Extract
## BEGIN
As far as our program is concerned, it is as if it were a giant character string starting:

"1 2\nMary had a little lamb\n..."

If the code now executes the statement:


  fscanf(infile, "%d %d", &j, &k);

The value 1 and 2 get read into j and k respectively with fscanf() conveniently skipping over unwanted spaces and new-line characters. Having read in everything up to and including "2" the imaginary character string now contains:

You will notice the remaining "string" starts with a newline character, '\n' . This will be very important later on.
"\nMary had a little lamb\n..."

As long as we continue to use fscanf() to read in integer and numbers everything will be fine as all the unwanted spaces just get skipped over.

After a call to scanf() or fscanf(), the system is left looking at the next unread character which is usually a space or a new line.

Reading in text without interpreting it

getc() reads in a single character

The getc() function reads in a single character from a file or the keyboard. It requires a single argument which is a FILE* variable just like fscanf(). A few points worth noting:

  • The newline at the end of the line counts as a character (see example)
  • Use stdin to read from standard input
  • getc() returns an int not a char which allows it to return the special value EOF when there is no more input. EOF a number outside of the range 0-255 and is usually negative.
## END
Stated task 1
Gather every line from the entries below that contains the string "kern".

(Collected data)
## BEGIN
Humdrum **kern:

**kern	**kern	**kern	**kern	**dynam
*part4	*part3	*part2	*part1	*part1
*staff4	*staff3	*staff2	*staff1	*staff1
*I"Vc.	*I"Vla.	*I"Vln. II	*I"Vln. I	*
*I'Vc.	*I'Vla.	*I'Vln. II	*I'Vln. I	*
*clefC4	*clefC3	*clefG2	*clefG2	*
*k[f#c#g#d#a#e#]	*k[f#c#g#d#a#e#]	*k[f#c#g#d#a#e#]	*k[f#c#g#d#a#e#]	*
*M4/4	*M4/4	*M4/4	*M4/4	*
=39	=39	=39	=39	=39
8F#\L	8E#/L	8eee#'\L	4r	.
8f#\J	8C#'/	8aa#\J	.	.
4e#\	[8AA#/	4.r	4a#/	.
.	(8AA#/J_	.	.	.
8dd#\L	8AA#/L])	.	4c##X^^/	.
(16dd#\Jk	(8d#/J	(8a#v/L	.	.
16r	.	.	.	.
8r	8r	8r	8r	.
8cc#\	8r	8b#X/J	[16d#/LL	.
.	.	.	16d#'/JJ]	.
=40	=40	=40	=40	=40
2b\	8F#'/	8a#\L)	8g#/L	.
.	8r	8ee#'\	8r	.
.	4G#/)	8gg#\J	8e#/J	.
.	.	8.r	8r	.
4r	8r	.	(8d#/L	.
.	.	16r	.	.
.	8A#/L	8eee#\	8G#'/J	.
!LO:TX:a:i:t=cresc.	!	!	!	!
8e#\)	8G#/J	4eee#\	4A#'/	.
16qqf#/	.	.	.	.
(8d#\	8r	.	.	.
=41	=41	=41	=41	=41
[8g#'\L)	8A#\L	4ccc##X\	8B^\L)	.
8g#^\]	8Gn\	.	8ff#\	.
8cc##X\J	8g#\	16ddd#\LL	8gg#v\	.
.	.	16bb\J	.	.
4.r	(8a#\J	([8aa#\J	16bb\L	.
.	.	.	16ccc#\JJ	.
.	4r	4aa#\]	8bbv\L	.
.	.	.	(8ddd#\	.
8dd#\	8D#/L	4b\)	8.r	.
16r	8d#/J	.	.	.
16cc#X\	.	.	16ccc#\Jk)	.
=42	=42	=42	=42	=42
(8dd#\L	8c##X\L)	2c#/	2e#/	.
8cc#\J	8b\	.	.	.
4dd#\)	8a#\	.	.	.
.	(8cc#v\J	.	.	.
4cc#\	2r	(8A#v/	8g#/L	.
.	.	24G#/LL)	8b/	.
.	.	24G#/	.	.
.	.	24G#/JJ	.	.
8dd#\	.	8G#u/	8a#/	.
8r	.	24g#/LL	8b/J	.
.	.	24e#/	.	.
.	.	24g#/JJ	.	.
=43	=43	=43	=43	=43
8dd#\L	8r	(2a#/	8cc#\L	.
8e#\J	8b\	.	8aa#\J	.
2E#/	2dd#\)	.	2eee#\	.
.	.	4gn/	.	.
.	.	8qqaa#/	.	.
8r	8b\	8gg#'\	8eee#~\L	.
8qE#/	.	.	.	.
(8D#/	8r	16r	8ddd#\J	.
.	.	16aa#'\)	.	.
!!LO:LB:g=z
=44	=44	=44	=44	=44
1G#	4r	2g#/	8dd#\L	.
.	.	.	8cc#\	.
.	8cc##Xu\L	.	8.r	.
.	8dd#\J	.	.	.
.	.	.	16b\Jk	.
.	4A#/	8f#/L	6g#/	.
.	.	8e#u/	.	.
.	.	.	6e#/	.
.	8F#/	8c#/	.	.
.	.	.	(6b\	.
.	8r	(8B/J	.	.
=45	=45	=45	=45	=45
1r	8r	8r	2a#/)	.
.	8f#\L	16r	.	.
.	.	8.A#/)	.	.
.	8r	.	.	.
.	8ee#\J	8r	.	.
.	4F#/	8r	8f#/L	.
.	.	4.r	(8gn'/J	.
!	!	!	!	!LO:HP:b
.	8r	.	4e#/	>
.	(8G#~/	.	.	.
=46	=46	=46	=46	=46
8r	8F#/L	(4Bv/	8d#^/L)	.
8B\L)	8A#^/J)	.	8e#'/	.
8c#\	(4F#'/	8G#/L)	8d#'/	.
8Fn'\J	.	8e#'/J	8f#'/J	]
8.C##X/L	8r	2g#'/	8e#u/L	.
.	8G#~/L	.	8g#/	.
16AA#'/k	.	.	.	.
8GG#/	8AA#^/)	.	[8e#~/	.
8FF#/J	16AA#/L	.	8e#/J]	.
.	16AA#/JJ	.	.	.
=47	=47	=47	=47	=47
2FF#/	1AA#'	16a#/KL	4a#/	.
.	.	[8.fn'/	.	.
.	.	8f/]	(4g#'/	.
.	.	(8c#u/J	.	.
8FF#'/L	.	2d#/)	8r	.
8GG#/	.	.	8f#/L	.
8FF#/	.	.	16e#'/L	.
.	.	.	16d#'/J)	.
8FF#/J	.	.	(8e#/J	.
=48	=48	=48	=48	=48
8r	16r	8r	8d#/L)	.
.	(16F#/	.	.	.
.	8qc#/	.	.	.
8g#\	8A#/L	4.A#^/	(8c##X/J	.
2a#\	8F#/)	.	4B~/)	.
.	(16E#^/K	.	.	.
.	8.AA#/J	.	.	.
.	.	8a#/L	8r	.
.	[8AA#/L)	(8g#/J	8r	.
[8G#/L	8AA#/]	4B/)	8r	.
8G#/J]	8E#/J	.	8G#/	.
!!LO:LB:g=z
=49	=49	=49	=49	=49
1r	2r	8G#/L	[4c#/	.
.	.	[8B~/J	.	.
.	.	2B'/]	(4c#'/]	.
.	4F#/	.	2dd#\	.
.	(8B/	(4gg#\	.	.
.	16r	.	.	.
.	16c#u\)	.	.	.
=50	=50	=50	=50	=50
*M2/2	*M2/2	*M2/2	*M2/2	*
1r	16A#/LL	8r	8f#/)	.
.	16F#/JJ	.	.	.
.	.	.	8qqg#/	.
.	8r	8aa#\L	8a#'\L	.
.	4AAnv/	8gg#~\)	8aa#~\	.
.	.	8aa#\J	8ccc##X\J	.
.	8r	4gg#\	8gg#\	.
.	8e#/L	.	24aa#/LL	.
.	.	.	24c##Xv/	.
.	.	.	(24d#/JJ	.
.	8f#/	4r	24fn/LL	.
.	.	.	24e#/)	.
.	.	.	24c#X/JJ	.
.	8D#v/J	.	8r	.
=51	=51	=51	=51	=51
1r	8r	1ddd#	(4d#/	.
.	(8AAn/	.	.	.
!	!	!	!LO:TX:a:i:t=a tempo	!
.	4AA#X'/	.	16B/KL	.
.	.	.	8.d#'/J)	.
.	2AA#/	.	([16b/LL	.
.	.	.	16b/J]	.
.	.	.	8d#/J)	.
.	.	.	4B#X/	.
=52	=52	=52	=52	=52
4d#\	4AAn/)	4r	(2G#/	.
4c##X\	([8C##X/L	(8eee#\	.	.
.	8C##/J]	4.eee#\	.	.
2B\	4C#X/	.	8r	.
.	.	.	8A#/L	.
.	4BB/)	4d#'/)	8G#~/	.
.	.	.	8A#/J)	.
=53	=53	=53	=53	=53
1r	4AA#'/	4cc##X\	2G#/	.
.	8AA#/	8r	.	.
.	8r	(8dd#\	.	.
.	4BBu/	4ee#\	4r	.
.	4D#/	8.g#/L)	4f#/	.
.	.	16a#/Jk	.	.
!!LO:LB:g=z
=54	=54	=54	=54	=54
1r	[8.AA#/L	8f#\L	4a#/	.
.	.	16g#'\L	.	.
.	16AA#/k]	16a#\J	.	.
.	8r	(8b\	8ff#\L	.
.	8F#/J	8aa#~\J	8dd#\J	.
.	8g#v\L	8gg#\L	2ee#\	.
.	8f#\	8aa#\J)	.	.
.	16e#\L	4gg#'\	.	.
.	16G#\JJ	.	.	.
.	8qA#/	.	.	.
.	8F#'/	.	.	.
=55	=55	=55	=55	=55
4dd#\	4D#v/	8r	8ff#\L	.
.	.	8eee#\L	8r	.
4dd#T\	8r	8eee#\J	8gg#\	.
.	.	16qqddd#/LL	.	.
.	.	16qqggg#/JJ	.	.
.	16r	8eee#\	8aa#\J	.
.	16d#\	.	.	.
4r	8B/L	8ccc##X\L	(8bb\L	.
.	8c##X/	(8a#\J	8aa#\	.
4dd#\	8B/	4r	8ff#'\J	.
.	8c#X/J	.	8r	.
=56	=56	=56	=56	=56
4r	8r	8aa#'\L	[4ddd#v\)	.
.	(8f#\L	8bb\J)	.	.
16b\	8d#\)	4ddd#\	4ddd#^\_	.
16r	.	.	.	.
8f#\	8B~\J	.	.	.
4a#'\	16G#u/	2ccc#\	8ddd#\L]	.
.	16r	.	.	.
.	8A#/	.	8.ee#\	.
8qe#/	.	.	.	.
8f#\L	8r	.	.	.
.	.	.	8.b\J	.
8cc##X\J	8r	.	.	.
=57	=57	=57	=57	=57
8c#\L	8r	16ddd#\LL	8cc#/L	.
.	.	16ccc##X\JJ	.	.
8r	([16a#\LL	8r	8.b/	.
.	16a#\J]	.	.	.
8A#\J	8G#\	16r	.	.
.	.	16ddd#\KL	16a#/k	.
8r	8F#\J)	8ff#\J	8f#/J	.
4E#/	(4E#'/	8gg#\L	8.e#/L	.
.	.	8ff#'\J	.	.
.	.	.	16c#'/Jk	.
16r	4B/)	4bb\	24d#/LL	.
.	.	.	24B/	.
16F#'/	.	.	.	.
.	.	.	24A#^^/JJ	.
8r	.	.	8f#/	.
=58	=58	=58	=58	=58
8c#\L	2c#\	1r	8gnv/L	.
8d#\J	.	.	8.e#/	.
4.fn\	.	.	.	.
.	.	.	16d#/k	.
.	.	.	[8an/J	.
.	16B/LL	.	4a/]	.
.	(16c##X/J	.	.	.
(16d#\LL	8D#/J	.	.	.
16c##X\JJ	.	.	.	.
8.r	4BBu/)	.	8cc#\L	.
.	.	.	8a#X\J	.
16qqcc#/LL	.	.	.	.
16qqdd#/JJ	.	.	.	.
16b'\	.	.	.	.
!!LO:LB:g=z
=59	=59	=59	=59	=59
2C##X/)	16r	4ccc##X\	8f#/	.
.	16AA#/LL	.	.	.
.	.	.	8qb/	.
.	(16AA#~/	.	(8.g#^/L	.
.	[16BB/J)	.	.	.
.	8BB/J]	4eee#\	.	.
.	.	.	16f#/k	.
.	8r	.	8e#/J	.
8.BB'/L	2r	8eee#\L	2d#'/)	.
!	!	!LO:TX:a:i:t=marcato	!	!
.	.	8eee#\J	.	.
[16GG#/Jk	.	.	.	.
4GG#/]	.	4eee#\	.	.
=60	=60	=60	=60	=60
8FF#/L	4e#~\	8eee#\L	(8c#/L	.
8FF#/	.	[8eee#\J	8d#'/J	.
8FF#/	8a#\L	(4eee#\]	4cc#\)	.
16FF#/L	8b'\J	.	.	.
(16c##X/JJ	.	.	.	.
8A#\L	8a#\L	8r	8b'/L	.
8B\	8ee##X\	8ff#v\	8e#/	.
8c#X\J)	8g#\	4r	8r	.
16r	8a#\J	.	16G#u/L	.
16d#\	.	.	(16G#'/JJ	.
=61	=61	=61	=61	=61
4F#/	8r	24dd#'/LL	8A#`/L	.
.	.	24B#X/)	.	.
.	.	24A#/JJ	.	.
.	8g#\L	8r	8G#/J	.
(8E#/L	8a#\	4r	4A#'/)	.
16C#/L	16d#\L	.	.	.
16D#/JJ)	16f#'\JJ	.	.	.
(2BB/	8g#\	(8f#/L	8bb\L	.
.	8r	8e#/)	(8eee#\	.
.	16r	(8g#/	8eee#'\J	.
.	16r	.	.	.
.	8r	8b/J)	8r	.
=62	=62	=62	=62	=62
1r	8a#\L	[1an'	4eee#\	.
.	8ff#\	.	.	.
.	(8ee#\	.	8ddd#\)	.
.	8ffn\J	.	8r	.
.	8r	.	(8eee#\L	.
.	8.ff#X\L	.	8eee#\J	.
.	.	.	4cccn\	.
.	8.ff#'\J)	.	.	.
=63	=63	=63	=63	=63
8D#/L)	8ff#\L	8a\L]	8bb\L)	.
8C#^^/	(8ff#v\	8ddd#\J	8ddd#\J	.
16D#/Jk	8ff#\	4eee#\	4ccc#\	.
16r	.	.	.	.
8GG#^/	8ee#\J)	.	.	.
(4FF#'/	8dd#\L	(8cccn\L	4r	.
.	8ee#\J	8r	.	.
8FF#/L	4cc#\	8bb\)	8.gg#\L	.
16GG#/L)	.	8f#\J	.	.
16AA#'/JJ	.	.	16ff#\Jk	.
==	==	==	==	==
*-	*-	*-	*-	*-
## END
Stated task 2
Reproduce part of the passage on reading input in C above: begin at the words "The value 1" and stop after "a new line.".

Correct result 1
Humdrum **kern:
**kern	**kern	**kern	**kern	**dynam

Correct result 2
The value 1 and 2 get read into j and k respectively with fscanf() conveniently skipping over unwanted spaces and new-line characters. Having read in everything up to and including "2" the imaginary character string now contains:

You will notice the remaining "string" starts with a newline character, '\n' . This will be very important later on.
"\nMary had a little lamb\n..."

As long as we continue to use fscanf() to read in integer and numbers everything will be fine as all the unwanted spaces just get skipped over.

After a call to scanf() or fscanf(), the system is left looking at the next unread character which is usually a space or a new line.